EJT 6 Jul 2024 12:02 UTC
2 points
0
Ah yep I’m talking about the first decision-tree in the ‘Incomplete preferences’ section.
- Max Harms 19 Jul 2024 20:00 UTC
  1 point
  0
  Parent
  Thanks. (And apologies for the long delay in responding.)
  Here’s my attempt at not talking past each other:
  We can observe the actions of an agent from the outside, but as long as we’re merely doing so, without making some basic philosophical assumptions about what it cares about, we can’t generalize these observations. Consider the first decision-tree presented above that you reference. We might observe the agent swap A for B and then swap A+ for B. What can we conclude from this? Naively we could guess that A+ > B > A. But we could also conclude that A+ > {B, A} and that because the agent can see the A+ down the road, they swap from A to B purely for the downstream consequence of getting to choose A+ later. If B = A-, we can still imagine the agent swapping in order to later get A+, so the initial swap doesn’t tell us anything. But from the outside we also can’t really say that A+ is always preferred over A. Perhaps this agent just likes swapping! Or maybe there’s a different governing principal that’s being neglected, such as preferring almost (but not quite) getting B.
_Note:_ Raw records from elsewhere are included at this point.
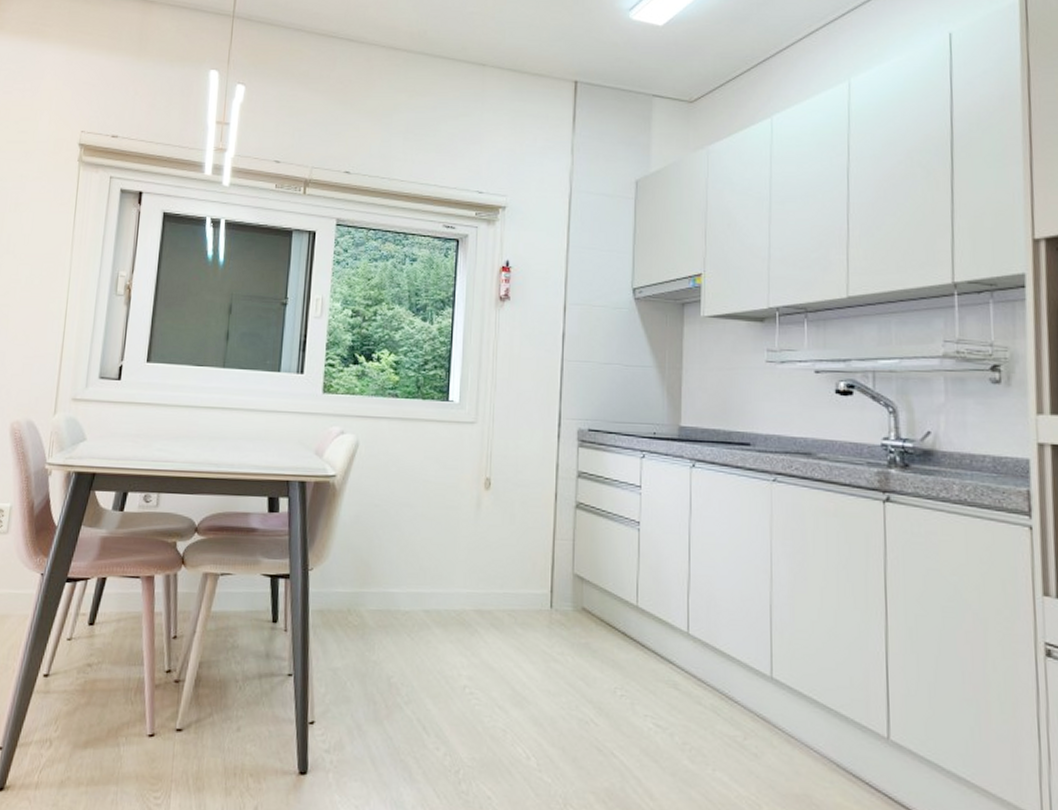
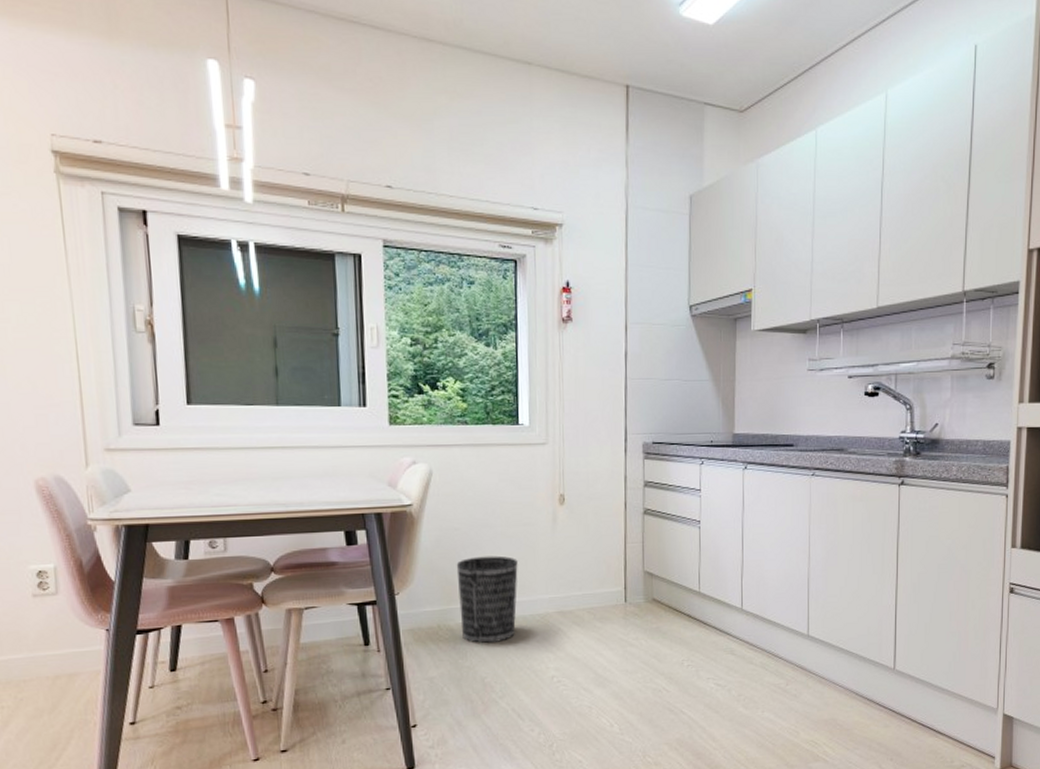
wastebasket: none [372,537,436,638] -> present [456,555,518,644]

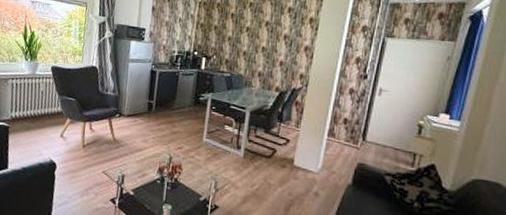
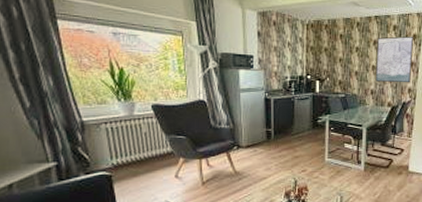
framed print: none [264,18,310,69] -> present [375,36,414,83]

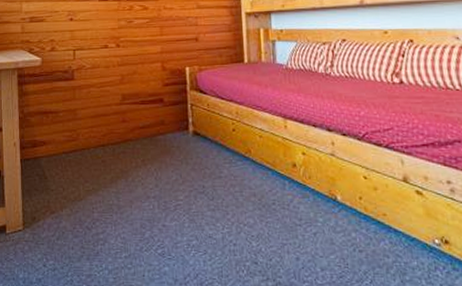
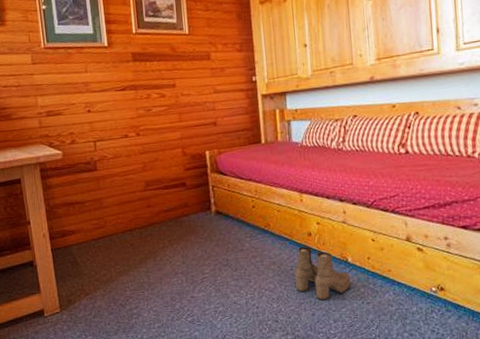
boots: none [277,178,341,243] -> present [295,246,351,301]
  The point is that we want to form theories of agents that let us predict their behavior, such as when they’ll pay a cost to avoid shutdown. If we define the agent’s preferences as “which choices the agent makes in a given situation” we make no progress towards a theory of that kind. Yes, we can construct a frame that treats Incomplete Preferences as EUM of a particular kind, but so what? The important bit is that an Incomplete Preference agent can be set up so that it provably isn’t willing to pay costs to avoid shutdown.
  Does that match your view?
  - EJT 19 Nov 2024 11:54 UTC
    1 point
    0
    Parent
    Yes, that’s a good summary. The one thing I’d say is that you can characterize preferences in terms of choices and get useful predictions about what the agent will do in other circumstances if you say something about the objects of preference. See my reply to Lucius above.